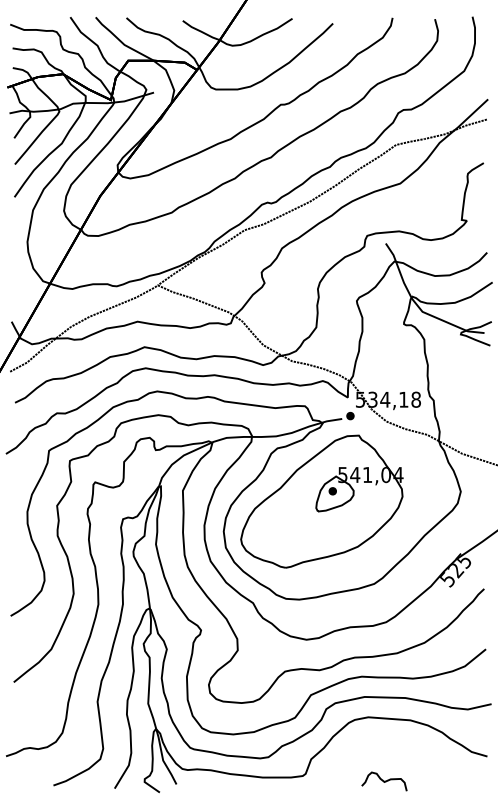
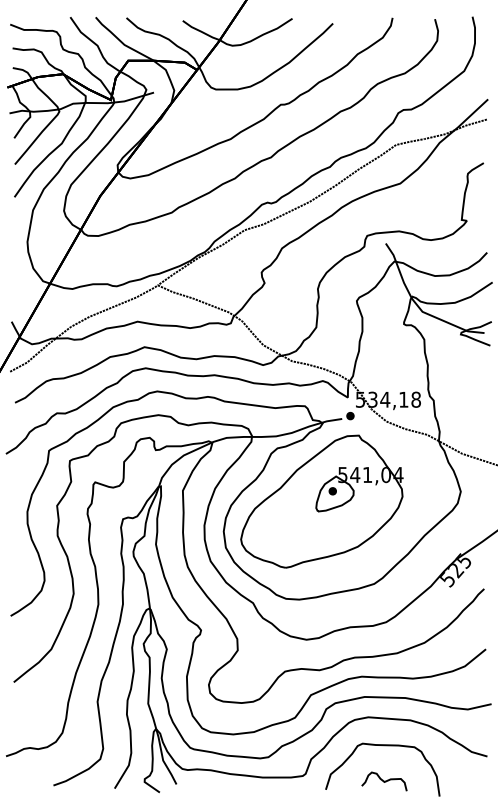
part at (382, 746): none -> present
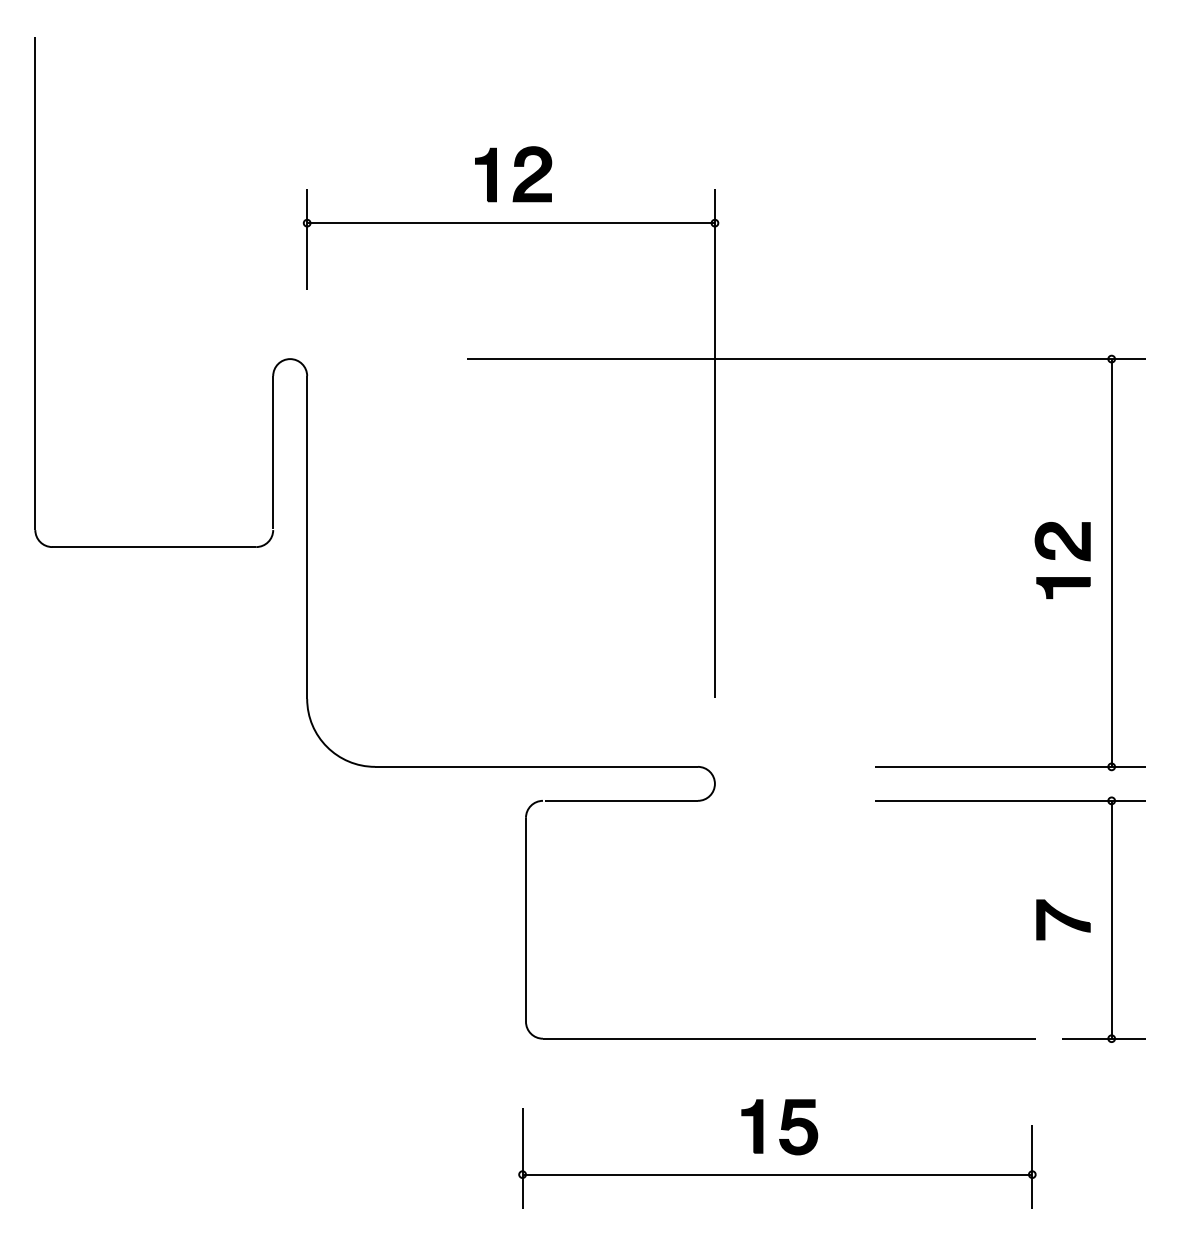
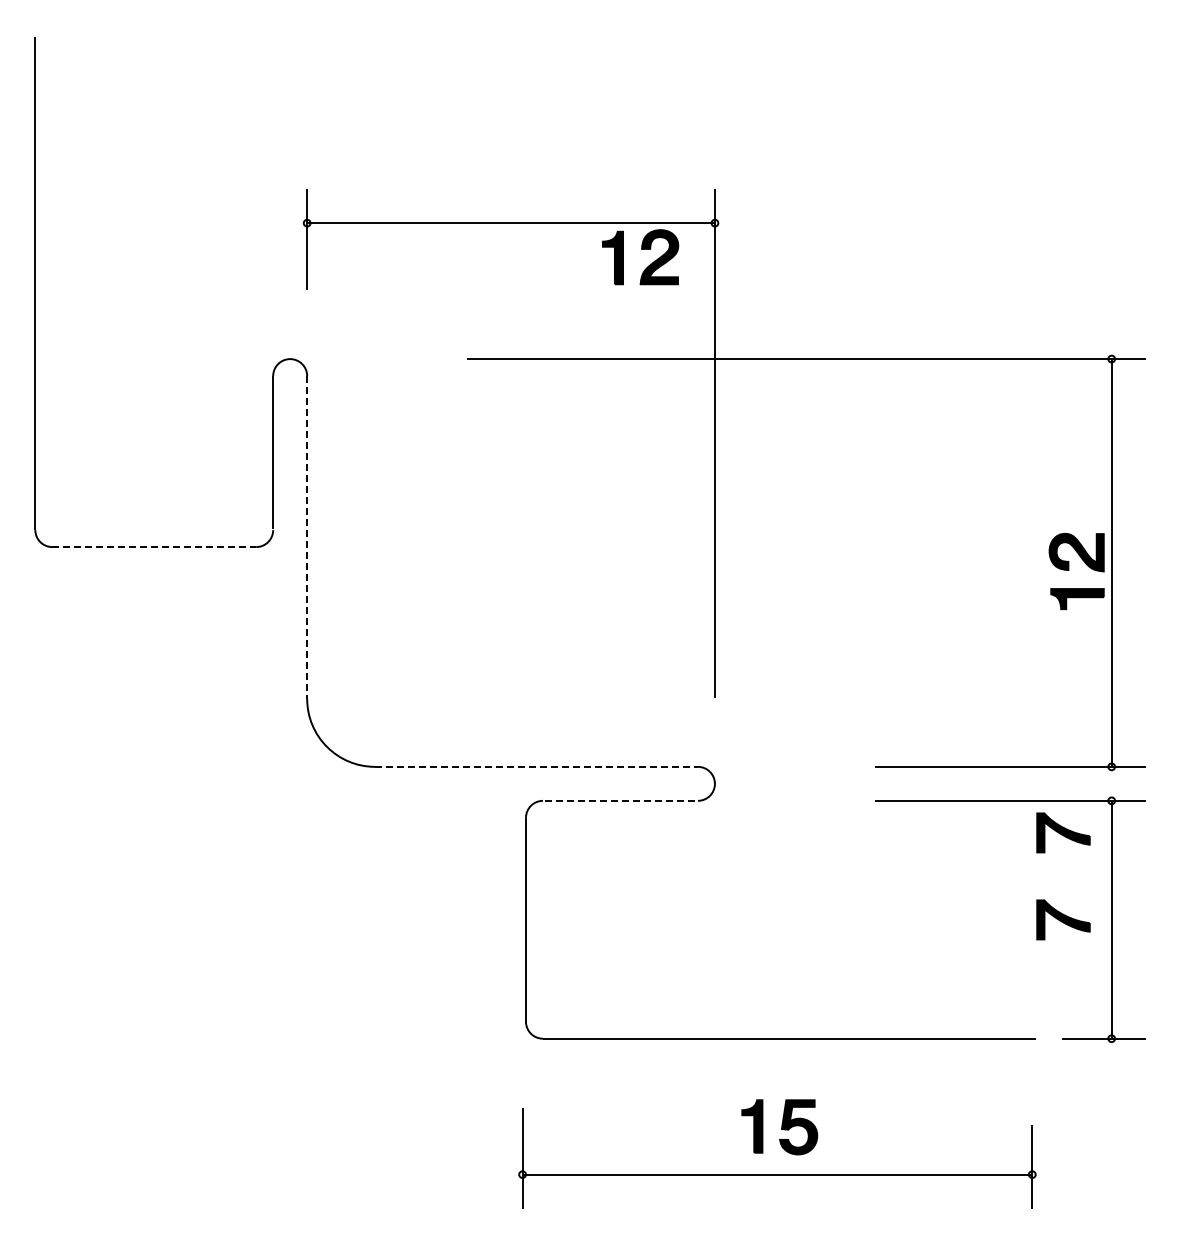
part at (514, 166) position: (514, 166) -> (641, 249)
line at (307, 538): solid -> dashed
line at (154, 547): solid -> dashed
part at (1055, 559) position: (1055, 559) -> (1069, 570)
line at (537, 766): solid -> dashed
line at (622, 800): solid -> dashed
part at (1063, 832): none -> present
--
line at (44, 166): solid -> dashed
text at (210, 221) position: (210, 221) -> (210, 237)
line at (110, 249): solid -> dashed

**The exercise:**
Please quote the records from the line containing "line at (44, 166): solid -> dashed" through the line containing "line at (110, 249): solid -> dashed", inclusive.

**Full answer:**
line at (44, 166): solid -> dashed
text at (210, 221) position: (210, 221) -> (210, 237)
line at (110, 249): solid -> dashed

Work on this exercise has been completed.